Le rideau est tombé sur la Transition. Ce jeudi 22 janvier 2026, dans un geste de pure orthodoxie républicaine, le Premier ministre Amadou Oury Bah a remis la démission de son gouvernement au président Mamadi Doumbouya. Cinq jours après une investiture en grande pompe, le Palais Mohammed V s’apprête à tourner une page historique : celle de l’exceptionnel pour celle du mandat septennal. Mais au-delà du protocole, une question brûle toutes les lèvres : s’agit-il d’un simple ravalement de façade ou d’une véritable refondation ?
L’enjeu de la rupture : Changer les hommes ou les titres ?
Jusqu’ici, les ministres étaient des gestionnaires de transition, des « techniciens de l’urgence » naviguant à vue dans les eaux troubles d’un régime d’exception. Aujourd’hui, la légitimité issue des urnes (86 % des voix) impose une nouvelle donne. Le président Doumbouya ne peut plus se contenter de reconduire la même équipe sous une appellation différente. Le peuple, qui a massivement validé cette Cinquième République, attend des visages qui incarnent ce « nouveau chapitre ». La rupture ne doit pas être que sémantique ; elle doit être organique.
Le profil du Premier ministre : Le dilemme du chef ?

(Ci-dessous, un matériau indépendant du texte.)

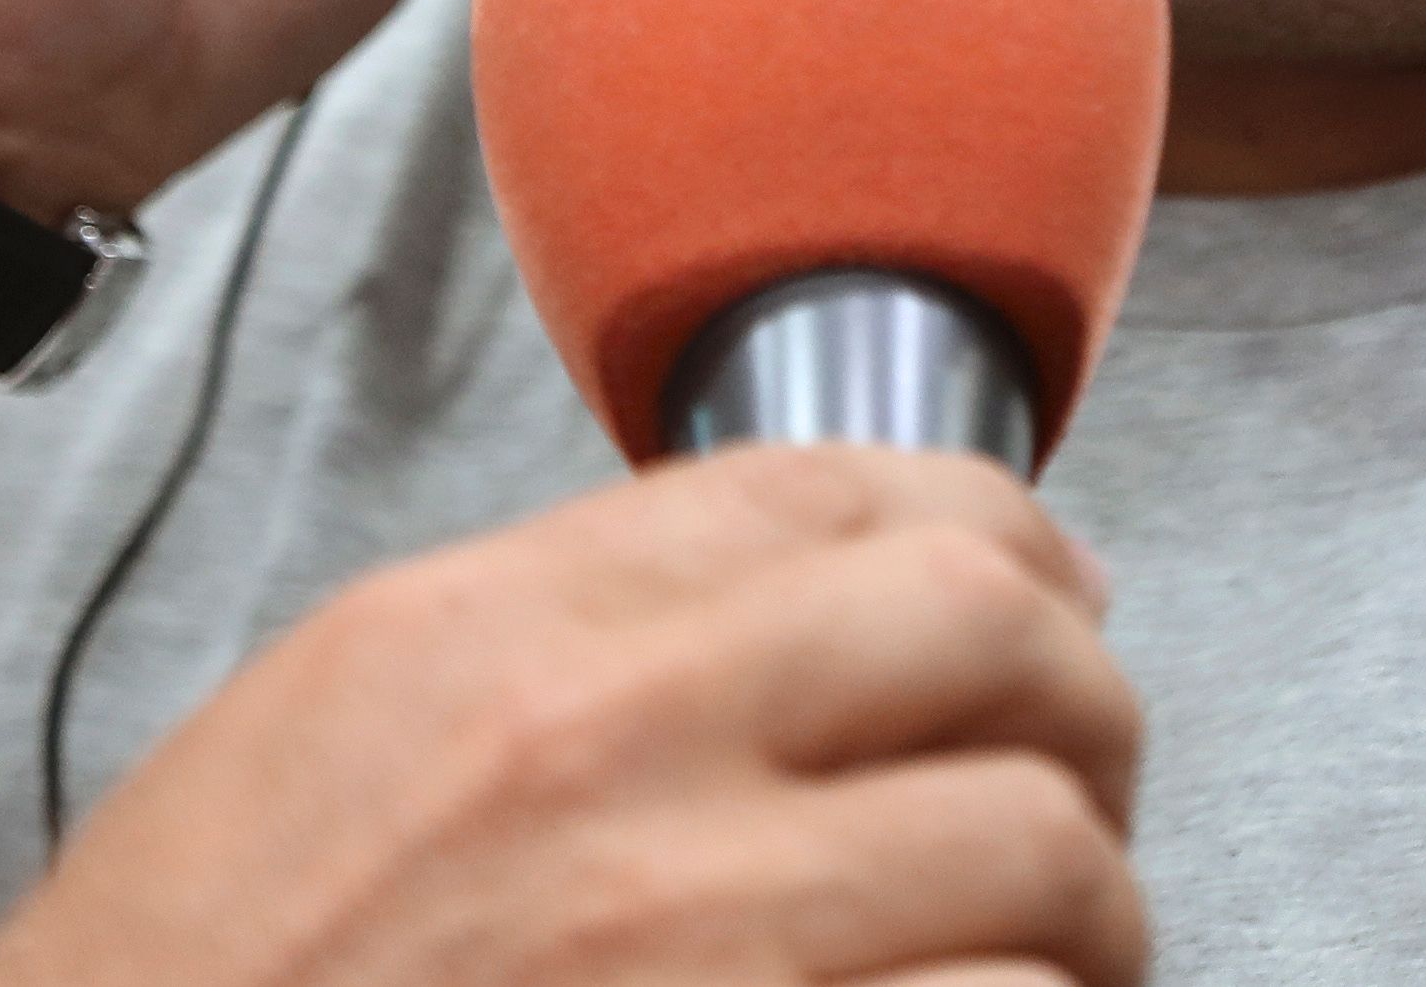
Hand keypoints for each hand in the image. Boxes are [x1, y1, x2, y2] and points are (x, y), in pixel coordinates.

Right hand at [0, 446, 1150, 986]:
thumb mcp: (336, 737)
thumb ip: (563, 644)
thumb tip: (792, 610)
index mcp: (499, 642)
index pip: (831, 486)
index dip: (992, 525)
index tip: (1044, 588)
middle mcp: (608, 761)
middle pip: (988, 629)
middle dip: (1084, 698)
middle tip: (1086, 776)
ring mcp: (698, 947)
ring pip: (1037, 850)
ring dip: (1089, 910)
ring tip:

Le choix du successeur de Bah Oury sera le premier signal fort du septennat. Deux écoles s’affrontent dans les coulisses du pouvoir :
L’option politique : Après une campagne intense, la tentation est grande de nommer un « animal politique » capable de verrouiller la base électorale et de gérer les équilibres régionaux. Un profil capable de transformer l’adhésion électorale en une stabilité durable.
L’option technocratique : À l’heure où les méga-projets comme Simandou entrent dans leur phase critique, la Guinée a besoin d’un chef d’orchestre économique. Un profil rigoureux, tourné vers les résultats et les investissements étrangers, pour transformer les promesses de prospérité en réalité concrète pour le panier de la ménagère.
En acceptant cette démission, Mamadi Doumbouya s’est offert une page blanche. Reste à savoir s’il y écrira le nom d’un politique pour consolider son pouvoir, ou celui d’un bâtisseur pour construire son héritage.